Note that serialization will likely fail if you attach any functions to the runtime context of a fsm, particularly if you intend to serialize to an external resource. Also, note that unserialize(), much like clone() returns a new fsm. The original fsm is left intact and is just used as a factory.

When to use Chine

The script above also serves as a good example of when not to use Chine. This trivial login system could be written in a few lines of code and doesn't require anything as complex as a finite-state machine.

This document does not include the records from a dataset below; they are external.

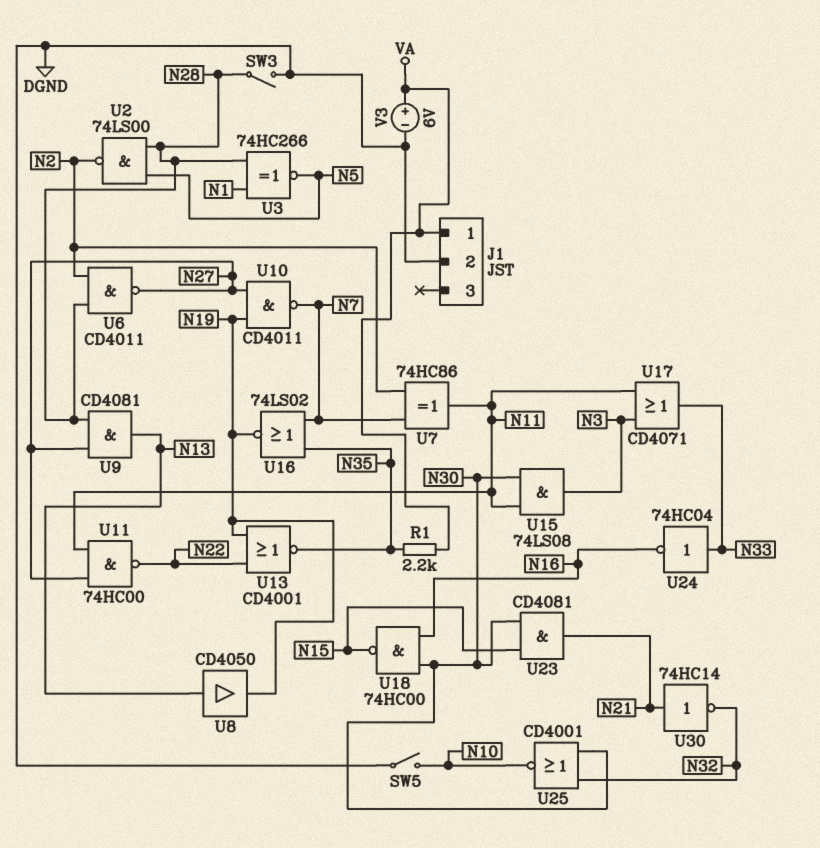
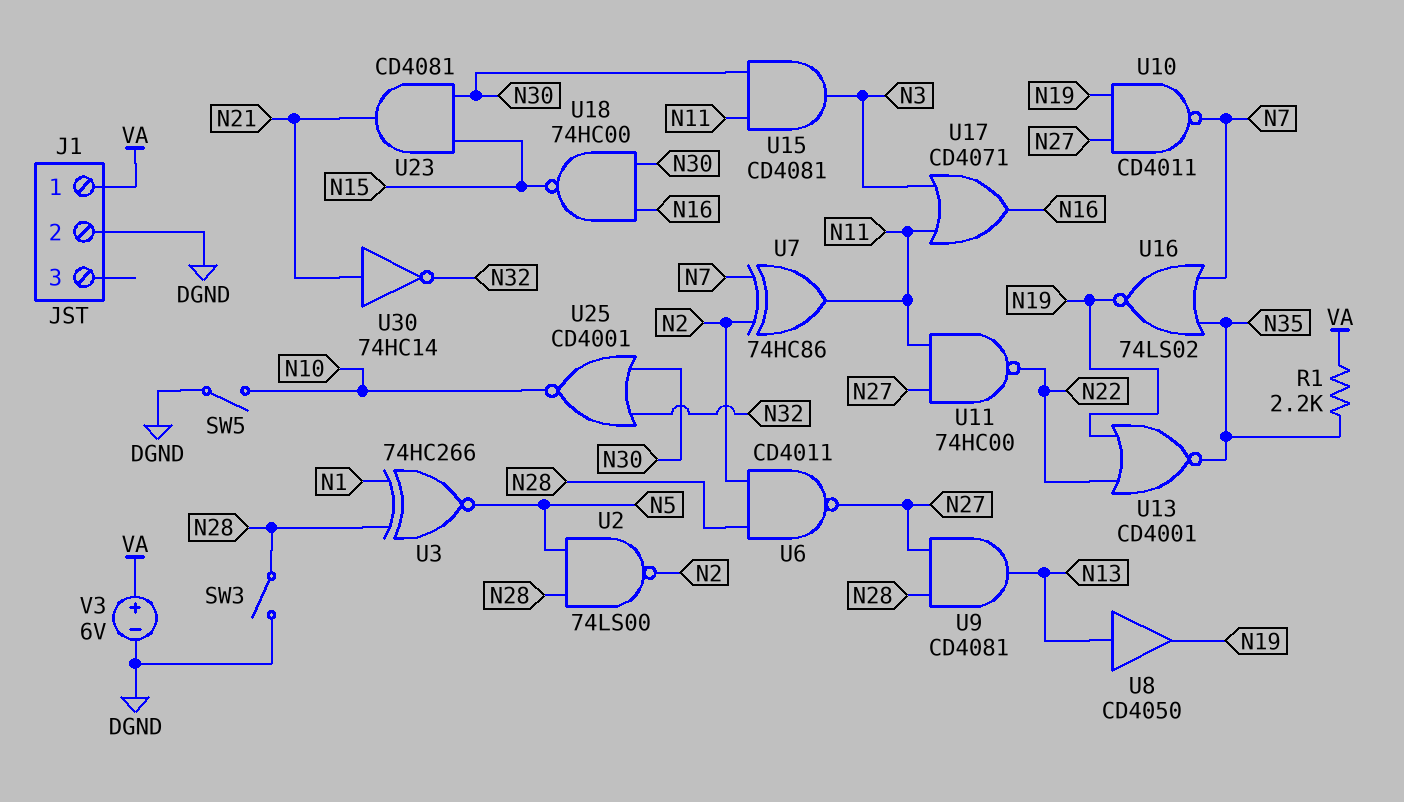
U15: AND 74LS08 (in N11, in N30, out N3) -> AND CD4081 (in N11, in N30, out N3)
U17: OR CD4071 (in N3, in N11, out N33) -> OR CD4071 (in N3, in N11, out N16)
U24: NOT 74HC04 (in N33, out N16) -> none

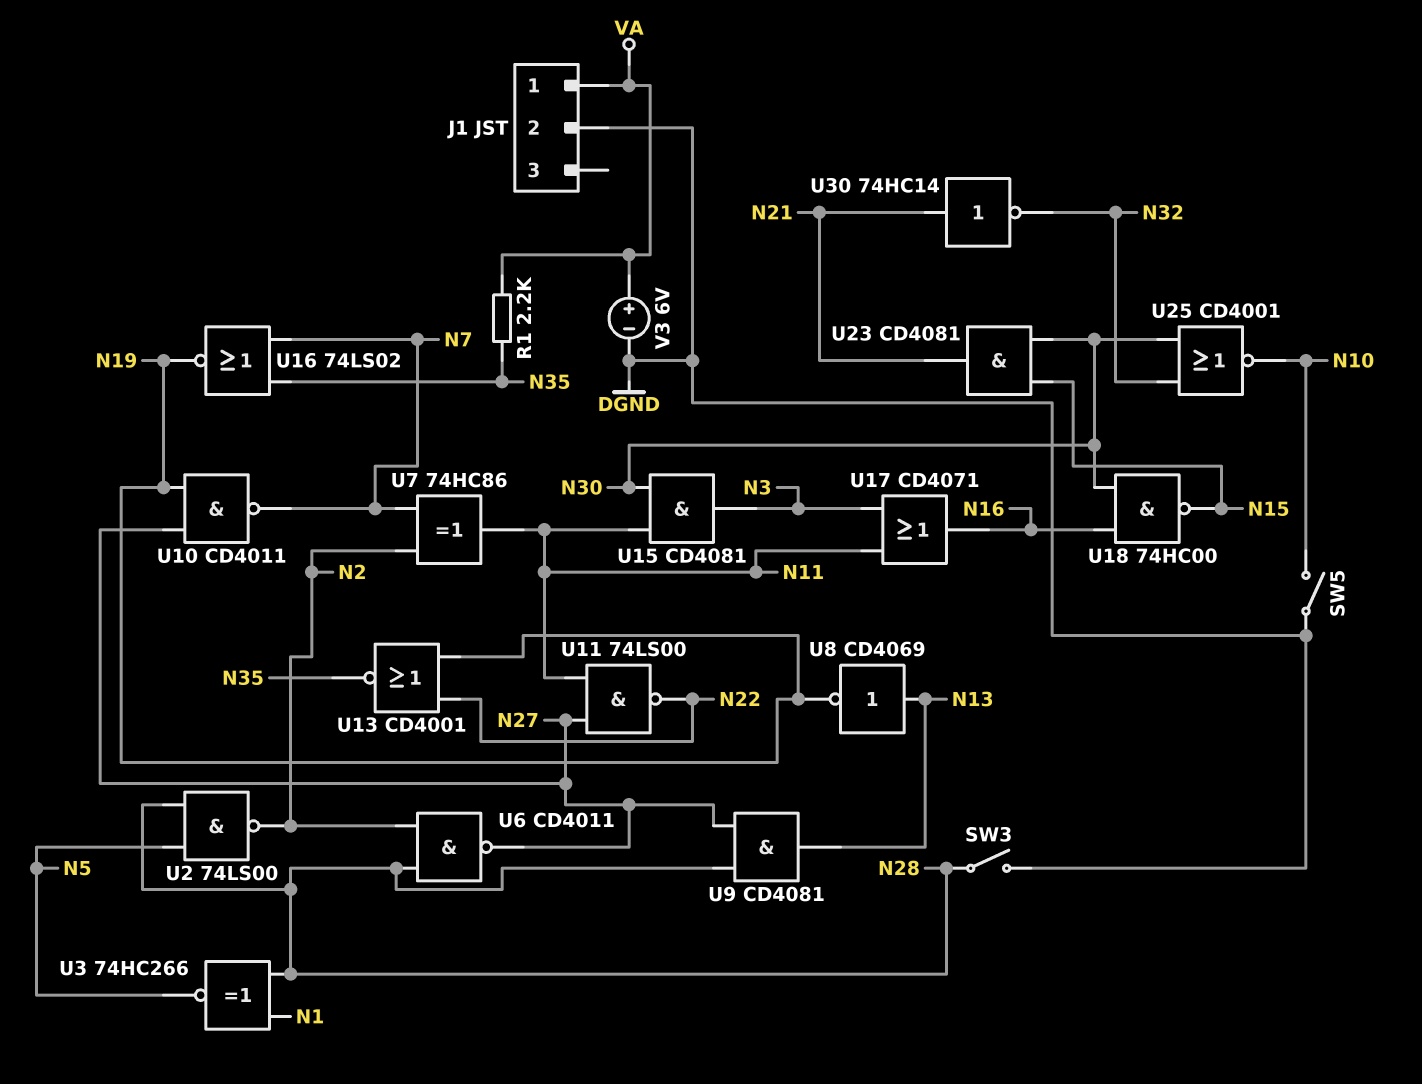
U8: buffer CD4050 (in N13, out N19) -> NOT CD4069 (in N13, out N19)
U11: NAND 74HC00 (in N11, in N27, out N22) -> NAND 74LS00 (in N11, in N27, out N22)

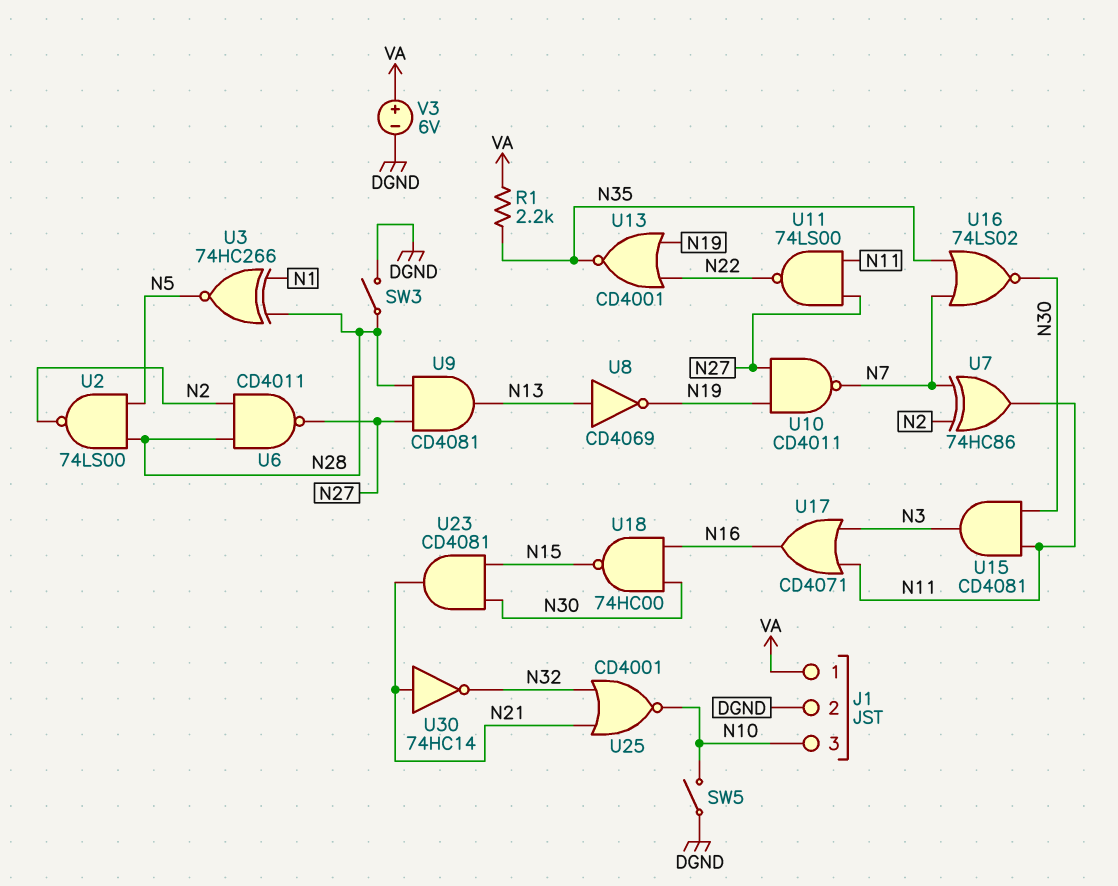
J1 pin 3: none -> N10
U16: NOR 74LS02 (in N7, in N35, out N19) -> NOR 74LS02 (in N7, in N35, out N30)
U25: NOR CD4001 (in N30, in N32, out N10) -> NOR CD4001 (in N21, in N32, out N10)

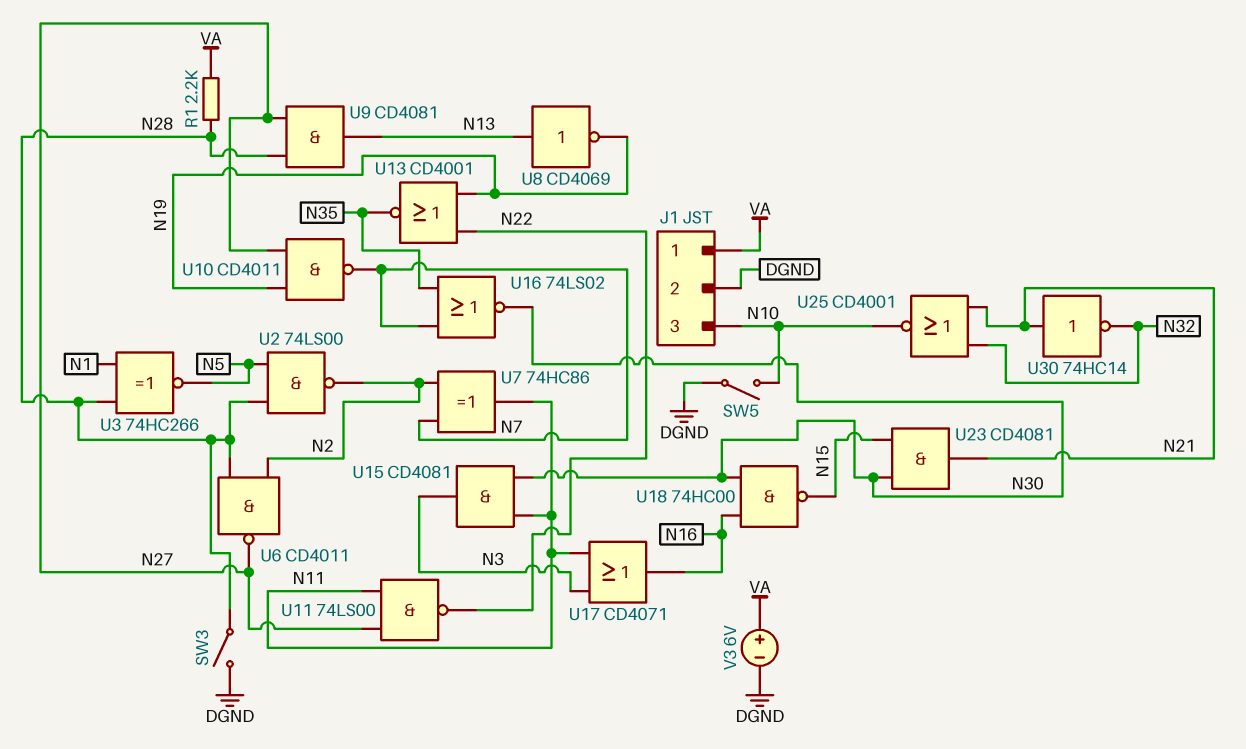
R1: 2.2k (N35, VA) -> 2.2k (N28, VA)

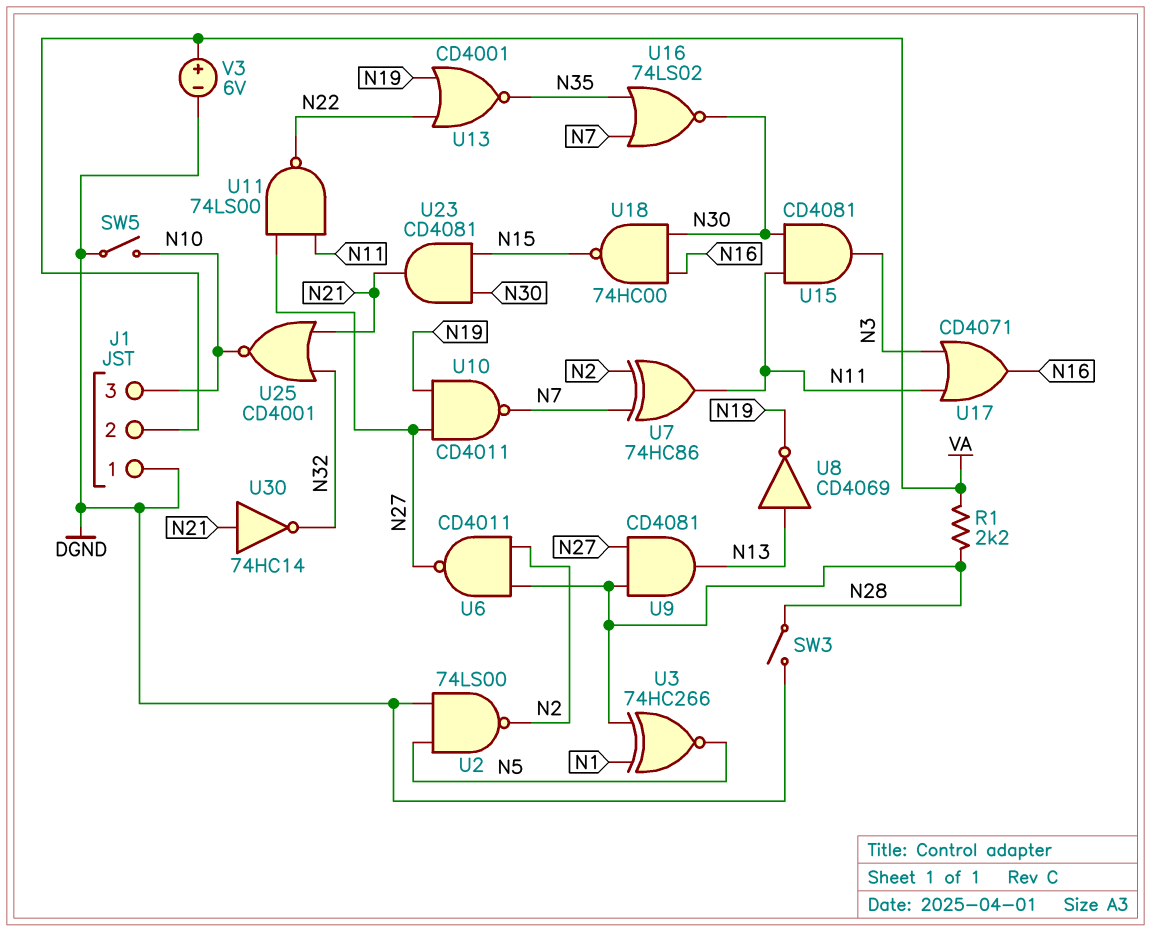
J1 pin 1: VA -> DGND
J1 pin 2: DGND -> VA
U2: NAND 74LS00 (in N5, in N28, out N2) -> NAND 74LS00 (in DGND, in N5, out N2)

Chine gives you a couple of interesting features. The first is that it helps you to break down a complex process into a series of discrete steps. You can focus on each state individually, and avoid having to deal with a massive amount of logic all in one place. Because state is incorporated in the fsm's design, you can also use it as a session object to maintain information across multiple requests, for example in a web app.

In general, fsms are useful whenever you have complex tasks that follow a determistic but very complex flow. A typical example would be an online shopping cart, which follows a set of discrete steps (shipping, billing, charging, confirmation, processing, notifications, etc.), some of which could happen days or even weeks apart from each other. Chine can greatly simplify their implementation, and serialization allows you to “freeze and thaw” a machine as needed.